You might be wondering, why is this “debt” so hard to spot from the inside?
The Quick Fix Loan
When dashboards or applications are first built, speed often takes priority. Power BI reports may connect directly to Excel files, while Qlik Sense applications might use hardcoded calculations. These choices deliver results quickly, like taking out a short-term loan to solve an immediate need.
The Growing Interest
Over time, these shortcuts create hidden costs. Direct Excel connections make reports slow and fragile, breaking when files move. Hardcoded logic becomes nearly impossible to update when business rules change, sometimes requiring a complete rebuild. The “interest” on this debt shows up as teams spending more time fixing old problems than building new features.
The Outsider’s Lens
Specialized outsiders bring perspective unclouded by past decisions. They aren’t attached to quick fixes and can identify the underlying structural issues. Like a skilled technician diagnosing a sluggish phone—too many background apps, an overloaded cache, and an outdated system—they see the real causes of inefficiency and chart a path to stability and progress.

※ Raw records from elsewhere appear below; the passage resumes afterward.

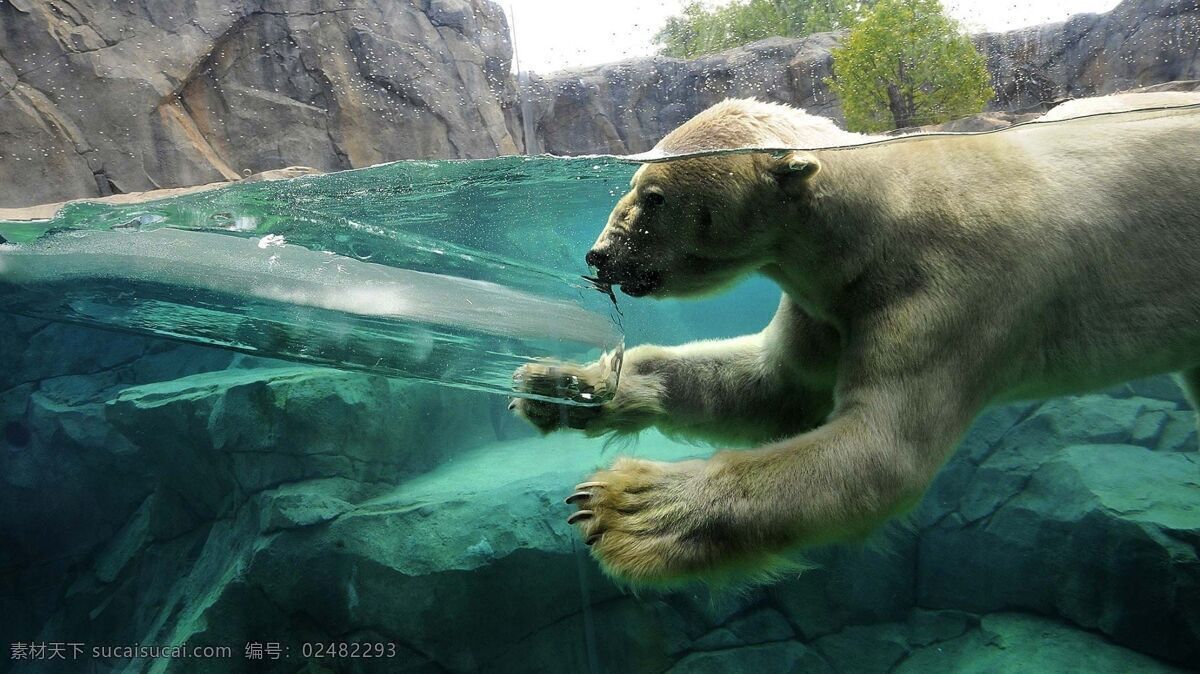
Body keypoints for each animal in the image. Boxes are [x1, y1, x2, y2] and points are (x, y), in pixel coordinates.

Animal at [512, 96, 1200, 585]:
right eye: (634, 186)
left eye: (654, 196)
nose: (600, 255)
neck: (876, 224)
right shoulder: (828, 303)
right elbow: (772, 384)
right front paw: (559, 385)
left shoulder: (945, 294)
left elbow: (879, 450)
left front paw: (624, 506)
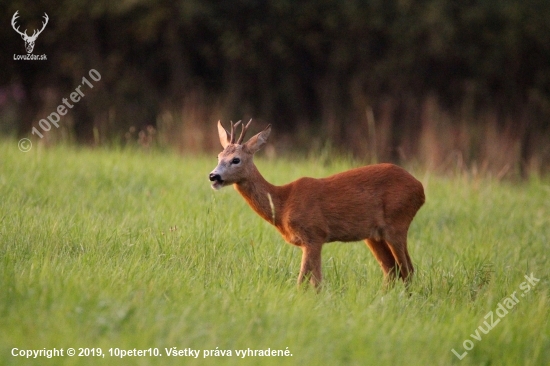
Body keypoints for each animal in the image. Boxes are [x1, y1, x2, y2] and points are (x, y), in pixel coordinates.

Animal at [209, 120, 430, 288]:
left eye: (236, 159)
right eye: (219, 156)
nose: (213, 176)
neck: (283, 203)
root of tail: (420, 189)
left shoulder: (314, 234)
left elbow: (306, 282)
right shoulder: (313, 240)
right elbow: (317, 281)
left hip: (397, 223)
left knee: (407, 269)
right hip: (373, 235)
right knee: (392, 270)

They start by observing your processes and systems. They might notice that your team spends an exorbitant amount of time reconciling data for a key BI report, suggesting that the underlying data architecture is fragmented and poorly designed. Or they might see that every small change to a Qlik Sense application requires extensive manual testing because there’s no automated testing framework. It’s like they’re running a deep diagnostic scan on your phone, identifying all the hidden processes and inefficient code.
Then, they analyze the “debt” points. They’ll review your data models, your coding practices, and your system architecture. They might point out that your Power BI data model is overly complex with redundant tables because different teams built pieces independently. Or that your Qlik Sense scripts are full of inline SQL queries instead of using a proper data warehouse, making them hard to maintain and prone to errors. They connect the dots between your current struggles and those past “quick fix” decisions.
Finally, they call it out. They provide a clear, unbiased assessment of the “tech debt” and its impact. They don’t just say “your phone is slow.” They explain that the lack of a proper data governance framework is causing inconsistent data quality across your BI tools, or that the absence of a version control system for your Power BI datasets leads to multiple “master” versions and confusion. They offer solutions to “pay off” this debt, such as rebuilding a centralized data platform, implementing automated testing for your Qlik Sense applications, or establishing consistent coding standards for all BI development. They propose the “clean reinstall” or the hardware upgrade needed to get your system running smoothly again.
Are your projects constantly behind schedule despite hard work? What “quick fixes” might be silently accumulating “interest” in your current BI solutions? How would you even begin to identify “tech debt” within your own team’s work without an outside view? What’s the biggest “performance issue” your team is facing that might stem from an old, unaddressed problem?